The ambulance pulled up to a two-story house, and Mr. McAleer and his partner rushed upstairs. A 90-year-old woman with Covid-19 had been found by her adult children on her bedroom floor, her body still warm.
When the EKG was connected to the electrodes on her chest, a horizontal line squiggled out, followed by a few tiny waves marking the last electrical activity in her heart. Mr. McAleer dialed the unit’s physician-on-call and described the shape of the EKG: the “asystole” rhythm from which almost no one comes back.

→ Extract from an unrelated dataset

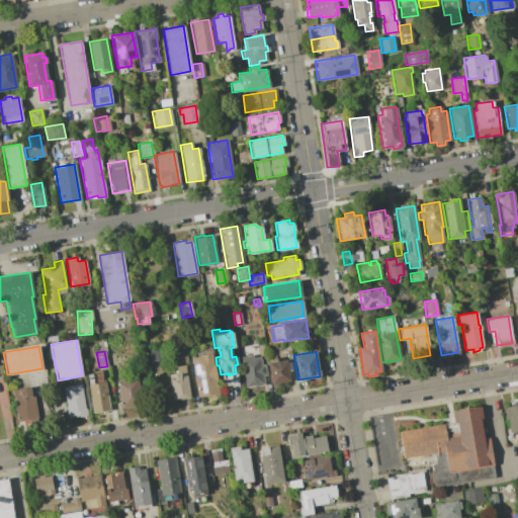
[(210,354),(218,393),(196,396),(190,357),(210,354)]
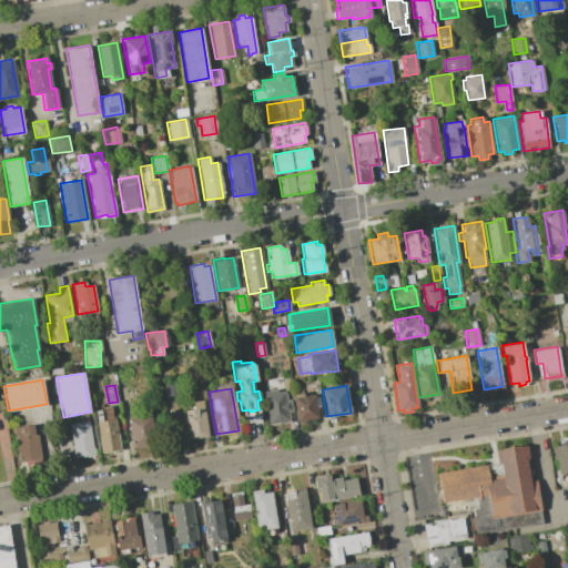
[(276,388),(277,392),(284,391),(285,401),(290,399),(291,411),(287,412),(288,421),(269,424),(263,391),(276,388)]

Chest compressions would almost certainly not revive her, and the pumping could spread infectious particles into the small room. Although the paramedics were wearing goggles, face shields and masks, the gear is not foolproof.
It fell to Mr. McAleer’s 30-year-old partner, Angel Garcia, to speak with the woman’s family. They had questions, he said, and he did his best to explain why more wasn’t being done to save her.
Mr. McAleer carried the EKG outside and tore off the slip of paper containing the last pulses of the woman’s heart. He handed it to a police officer, who radioed the woman’s death to his headquarters.